Enola has grown up in a state of blissful independence, raised single-handedly by her mother (Helena Bonham-Carter) following the death of her father and the departure of her older brothers, Sherlock and Mycroft (Sam Claflin, amusingly sniffy here). The daily curriculum encompasses astrology, herbology, beekeeping, and jujutsu. But, on the morning of her 16th birthday, Enola awakens to find her mother gone, the only trace of her being a box of codes and decoders – the first step to solving the mystery of her disappearance. Sherlock is quietly sympathetic, but too self-interested to help. Mycroft wants to pack her off to finishing school, so she can be squeezed into bustles and corsets and finally made “acceptable for society”.

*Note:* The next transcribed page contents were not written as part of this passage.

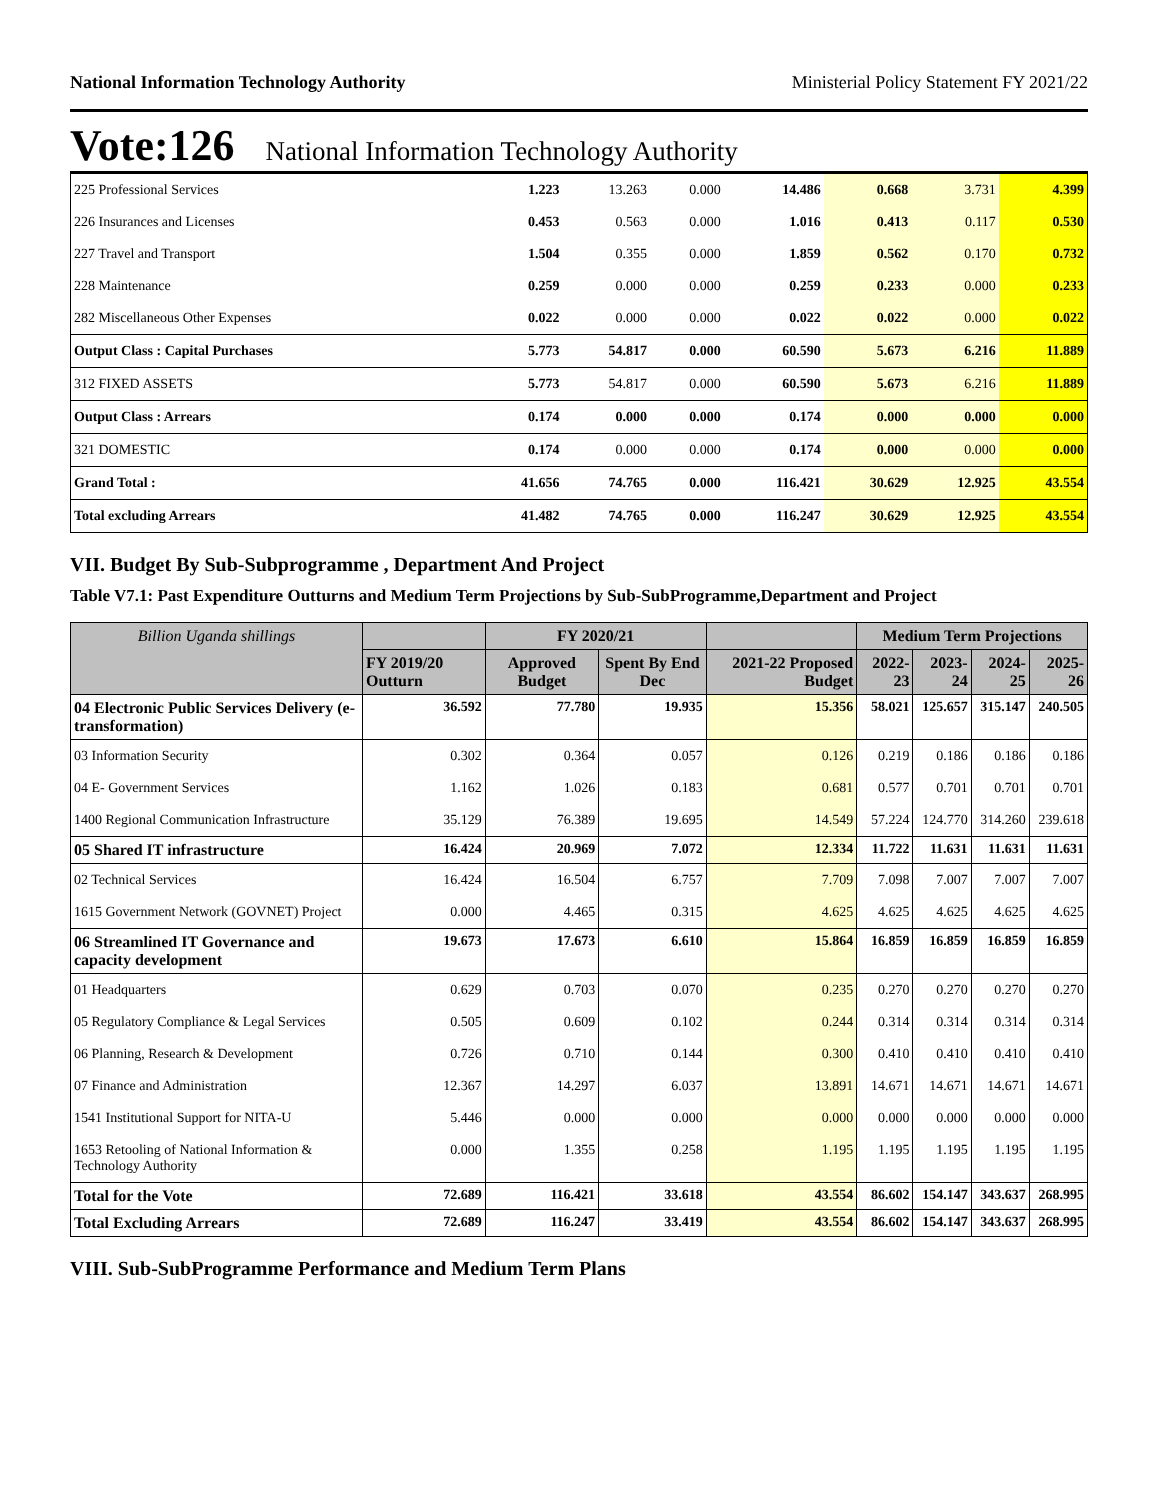National Information Technology Authority Ministerial Policy Statement FY 2021/22
Vote:126 National Information Technology Authority
| 225 Professional Services | 1.223 | 13.263 | 0.000 | 14.486 | 0.668 | 3.731 | 4.399 |
| 226 Insurances and Licenses | 0.453 | 0.563 | 0.000 | 1.016 | 0.413 | 0.117 | 0.530 |
| 227 Travel and Transport | 1.504 | 0.355 | 0.000 | 1.859 | 0.562 | 0.170 | 0.732 |
| 228 Maintenance | 0.259 | 0.000 | 0.000 | 0.259 | 0.233 | 0.000 | 0.233 |
| 282 Miscellaneous Other Expenses | 0.022 | 0.000 | 0.000 | 0.022 | 0.022 | 0.000 | 0.022 |
| Output Class : Capital Purchases | 5.773 | 54.817 | 0.000 | 60.590 | 5.673 | 6.216 | 11.889 |
| 312 FIXED ASSETS | 5.773 | 54.817 | 0.000 | 60.590 | 5.673 | 6.216 | 11.889 |
| Output Class : Arrears | 0.174 | 0.000 | 0.000 | 0.174 | 0.000 | 0.000 | 0.000 |
| 321 DOMESTIC | 0.174 | 0.000 | 0.000 | 0.174 | 0.000 | 0.000 | 0.000 |
| Grand Total : | 41.656 | 74.765 | 0.000 | 116.421 | 30.629 | 12.925 | 43.554 |
| Total excluding Arrears | 41.482 | 74.765 | 0.000 | 116.247 | 30.629 | 12.925 | 43.554 |
VII. Budget By Sub-Subprogramme , Department And Project
Table V7.1: Past Expenditure Outturns and Medium Term Projections by Sub-SubProgramme,Department and Project
| Billion Uganda shillings | | FY 2020/21 | | | Medium Term Projections | | | |
| --- | --- | --- | --- | --- | --- | --- | --- | --- |
| | FY 2019/20 Outturn | Approved Budget | Spent By End Dec | 2021-22 Proposed Budget | 2022-23 | 2023-24 | 2024-25 | 2025-26 |
| 04 Electronic Public Services Delivery (e-transformation) | 36.592 | 77.780 | 19.935 | 15.356 | 58.021 | 125.657 | 315.147 | 240.505 |
| 03 Information Security | 0.302 | 0.364 | 0.057 | 0.126 | 0.219 | 0.186 | 0.186 | 0.186 |
| 04 E- Government Services | 1.162 | 1.026 | 0.183 | 0.681 | 0.577 | 0.701 | 0.701 | 0.701 |
| 1400 Regional Communication Infrastructure | 35.129 | 76.389 | 19.695 | 14.549 | 57.224 | 124.770 | 314.260 | 239.618 |
| 05 Shared IT infrastructure | 16.424 | 20.969 | 7.072 | 12.334 | 11.722 | 11.631 | 11.631 | 11.631 |
| 02 Technical Services | 16.424 | 16.504 | 6.757 | 7.709 | 7.098 | 7.007 | 7.007 | 7.007 |
| 1615 Government Network (GOVNET) Project | 0.000 | 4.465 | 0.315 | 4.625 | 4.625 | 4.625 | 4.625 | 4.625 |
| 06 Streamlined IT Governance and capacity development | 19.673 | 17.673 | 6.610 | 15.864 | 16.859 | 16.859 | 16.859 | 16.859 |
| 01 Headquarters | 0.629 | 0.703 | 0.070 | 0.235 | 0.270 | 0.270 | 0.270 | 0.270 |
| 05 Regulatory Compliance & Legal Services | 0.505 | 0.609 | 0.102 | 0.244 | 0.314 | 0.314 | 0.314 | 0.314 |
| 06 Planning, Research & Development | 0.726 | 0.710 | 0.144 | 0.300 | 0.410 | 0.410 | 0.410 | 0.410 |
| 07 Finance and Administration | 12.367 | 14.297 | 6.037 | 13.891 | 14.671 | 14.671 | 14.671 | 14.671 |
| 1541 Institutional Support for NITA-U | 5.446 | 0.000 | 0.000 | 0.000 | 0.000 | 0.000 | 0.000 | 0.000 |
| 1653 Retooling of National Information & Technology Authority | 0.000 | 1.355 | 0.258 | 1.195 | 1.195 | 1.195 | 1.195 | 1.195 |
| Total for the Vote | 72.689 | 116.421 | 33.618 | 43.554 | 86.602 | 154.147 | 343.637 | 268.995 |
| Total Excluding Arrears | 72.689 | 116.247 | 33.419 | 43.554 | 86.602 | 154.147 | 343.637 | 268.995 |
VIII. Sub-SubProgramme Performance and Medium Term Plans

“You have to make some noise, if you want to be heard,” becomes the piece of motherly advice that shapes Enola’s future. The character has a habit of delivering pithy asides to camera – a fourth-wall-breaking technique openly borrowed from Phoebe Waller-Bridge’s Fleabag, which Bradbeer himself directed. And Brown, who’s normally confined to scowling and flipping cars on Netflix’s Stranger Things, gets to be witty, candid, and confident – all the things a young heroine needs to inspire the next generation. But Waller-Bridge’s character looked down the lens to us, the audience, because she needed someone to perform to, a collection of co-conspirators in all the most intimate secrets of womanhood. Enola does it because she is a girl ahead of her time and we, the citizens of the future, are the only ones who can truly understand her mind. She looks at us, incredulous, whenever someone scoffs at the concept of feminism or social equality. “Do you have any ideas?” she demands, when the case becomes particularly tricky. Enola Holmes gets its wires crossed here, thinking it can be both a film about heroic exceptionalism and the necessity of collective action.
The film is set during the lead-up to the Representation of the People Act of 1884, which extended the vote to 60 per cent of all men and laid the groundwork for women’s suffrage. On her travels, Enola crosses paths with the young Lord Viscount Tewksbury (Louis Partridge), who intends to vote for the bill in the House of Lords. She realises that, despite their differences, they share a common goal. There are brief allusions, too, to the more violent tactics of the suffragette movement.
But their significance is never explored. Enola Holmes simply isn’t interested in the finer details – not when its brilliant, clever hero looms so large.